It’s been a disastrous summer for city politics in the U.S., but across the world in Hong Kong, civil unrest and mass distrust of current leadership has similarly reached a boiling point. In February, an extradition bill was introduced in Hong Kong’s legislature that would allow the local government to send people accused of crimes to mainland China for trial, a move that could potentially expose suspects to criminal justice systems with pretty troubling human rights records. Millions marched in protest in the months that followed, and on Friday, artist Ai Weiwei told the BBC that he’d deployed a team of researchers to Hong Kong to record these events as they unfold, in the hopes of compiling a series of interviews or a documentary.
“We are really on the front line; we are fighting for human rights, for freedom of speech, and we are fighting for all the values we care about [alongside] those people who also care about those same values,” Weiwei said. The extradition bill has thus far been suspended but not killed outright, and the demonstrations are ballooning as Chinese citizens call for broader reforms.

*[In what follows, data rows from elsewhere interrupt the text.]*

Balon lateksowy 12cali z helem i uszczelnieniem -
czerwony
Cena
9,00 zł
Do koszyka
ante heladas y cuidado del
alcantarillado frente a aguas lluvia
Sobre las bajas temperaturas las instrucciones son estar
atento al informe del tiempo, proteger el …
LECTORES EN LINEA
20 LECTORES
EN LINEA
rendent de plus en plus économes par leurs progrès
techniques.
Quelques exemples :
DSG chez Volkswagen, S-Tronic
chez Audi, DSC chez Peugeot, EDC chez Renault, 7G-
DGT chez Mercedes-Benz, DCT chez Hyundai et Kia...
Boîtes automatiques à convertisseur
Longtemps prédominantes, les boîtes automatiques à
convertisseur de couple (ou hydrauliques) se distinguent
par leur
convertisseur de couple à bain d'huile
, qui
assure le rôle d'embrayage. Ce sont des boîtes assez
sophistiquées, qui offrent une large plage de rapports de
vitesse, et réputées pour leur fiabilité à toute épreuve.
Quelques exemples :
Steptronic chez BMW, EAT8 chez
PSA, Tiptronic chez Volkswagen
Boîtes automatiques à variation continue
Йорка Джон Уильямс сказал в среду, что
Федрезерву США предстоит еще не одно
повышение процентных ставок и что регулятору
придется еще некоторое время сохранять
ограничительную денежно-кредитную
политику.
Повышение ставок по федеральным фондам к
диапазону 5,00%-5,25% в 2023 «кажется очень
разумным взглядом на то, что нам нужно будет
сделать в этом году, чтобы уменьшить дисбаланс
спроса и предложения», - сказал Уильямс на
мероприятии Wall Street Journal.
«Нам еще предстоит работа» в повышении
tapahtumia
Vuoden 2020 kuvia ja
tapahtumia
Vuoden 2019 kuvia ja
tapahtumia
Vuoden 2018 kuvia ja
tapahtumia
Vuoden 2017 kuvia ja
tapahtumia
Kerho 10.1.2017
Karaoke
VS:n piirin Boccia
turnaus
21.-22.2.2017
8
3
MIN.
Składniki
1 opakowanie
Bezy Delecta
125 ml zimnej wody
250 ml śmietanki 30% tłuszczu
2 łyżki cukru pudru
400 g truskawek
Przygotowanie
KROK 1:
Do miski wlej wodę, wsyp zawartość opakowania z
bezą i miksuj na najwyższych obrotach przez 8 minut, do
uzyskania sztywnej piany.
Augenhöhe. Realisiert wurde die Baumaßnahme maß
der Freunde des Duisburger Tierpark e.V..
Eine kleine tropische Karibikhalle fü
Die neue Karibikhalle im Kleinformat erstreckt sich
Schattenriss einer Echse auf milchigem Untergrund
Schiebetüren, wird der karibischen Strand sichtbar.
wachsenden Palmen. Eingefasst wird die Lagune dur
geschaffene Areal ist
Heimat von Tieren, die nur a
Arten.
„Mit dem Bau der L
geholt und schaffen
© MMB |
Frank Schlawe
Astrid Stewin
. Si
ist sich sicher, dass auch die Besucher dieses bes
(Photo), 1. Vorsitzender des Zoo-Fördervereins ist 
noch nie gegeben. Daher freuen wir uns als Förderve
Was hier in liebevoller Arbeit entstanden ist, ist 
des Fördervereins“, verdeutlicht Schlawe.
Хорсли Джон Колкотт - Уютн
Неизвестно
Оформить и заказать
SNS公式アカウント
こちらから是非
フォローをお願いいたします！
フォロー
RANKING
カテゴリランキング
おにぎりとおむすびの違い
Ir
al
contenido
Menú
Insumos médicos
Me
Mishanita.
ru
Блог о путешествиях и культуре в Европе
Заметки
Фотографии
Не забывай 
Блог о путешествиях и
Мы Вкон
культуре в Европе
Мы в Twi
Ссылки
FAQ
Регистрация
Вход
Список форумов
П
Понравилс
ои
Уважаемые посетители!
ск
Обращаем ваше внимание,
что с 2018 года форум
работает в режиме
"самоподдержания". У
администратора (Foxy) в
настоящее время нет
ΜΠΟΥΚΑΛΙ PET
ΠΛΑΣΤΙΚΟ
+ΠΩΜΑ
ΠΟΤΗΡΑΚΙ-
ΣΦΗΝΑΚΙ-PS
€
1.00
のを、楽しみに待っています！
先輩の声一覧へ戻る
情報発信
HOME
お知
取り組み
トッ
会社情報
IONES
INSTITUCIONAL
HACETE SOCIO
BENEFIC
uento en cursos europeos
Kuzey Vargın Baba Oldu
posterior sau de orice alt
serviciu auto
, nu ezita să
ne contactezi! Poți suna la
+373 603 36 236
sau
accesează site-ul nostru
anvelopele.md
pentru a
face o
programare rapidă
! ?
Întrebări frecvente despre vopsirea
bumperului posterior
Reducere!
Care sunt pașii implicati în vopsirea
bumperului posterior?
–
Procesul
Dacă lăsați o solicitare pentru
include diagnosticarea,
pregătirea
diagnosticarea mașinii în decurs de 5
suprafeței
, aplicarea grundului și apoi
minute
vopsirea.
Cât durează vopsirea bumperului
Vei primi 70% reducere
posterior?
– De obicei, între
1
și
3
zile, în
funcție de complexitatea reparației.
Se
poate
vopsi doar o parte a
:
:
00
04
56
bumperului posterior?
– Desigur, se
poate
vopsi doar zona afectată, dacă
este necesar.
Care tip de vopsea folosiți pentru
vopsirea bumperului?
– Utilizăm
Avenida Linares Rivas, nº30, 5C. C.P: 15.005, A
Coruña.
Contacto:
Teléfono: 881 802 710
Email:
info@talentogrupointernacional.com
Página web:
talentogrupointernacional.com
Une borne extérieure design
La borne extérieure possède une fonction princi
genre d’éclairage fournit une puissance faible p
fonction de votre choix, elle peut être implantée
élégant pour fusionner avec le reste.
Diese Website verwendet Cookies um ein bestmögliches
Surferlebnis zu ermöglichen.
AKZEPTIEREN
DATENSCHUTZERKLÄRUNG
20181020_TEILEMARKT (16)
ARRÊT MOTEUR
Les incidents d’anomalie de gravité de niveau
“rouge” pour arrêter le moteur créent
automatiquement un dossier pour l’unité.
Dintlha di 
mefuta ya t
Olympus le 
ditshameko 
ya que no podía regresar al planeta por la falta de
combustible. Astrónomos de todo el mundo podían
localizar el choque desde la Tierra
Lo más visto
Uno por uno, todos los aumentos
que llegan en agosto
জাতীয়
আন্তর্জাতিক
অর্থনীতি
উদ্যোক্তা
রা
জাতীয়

Weiwei has long been heralded as one of China’s best-known dissident figures, and has frequently pushed back against the country’s often violent suppression of protesters. Pro-democracy activists in Hong Kong, which is a former colony of the British Empire, have been appealing to the U.K. for intervention, but Weiwei believes that these efforts won’t work. “I think Britain has been laughed about by the Chinese government,” he continued. “I don’t think Britain is going to take any responsibility. As someone fighting for human rights, I have no trust for Britain at all.”
Whether or not Weiwei eventually elects to turn the footage gathered by his researchers into a documentary or work of adversarial art, the attention he’s bringing to the conflict between the Chinese government and its citizens is invaluable.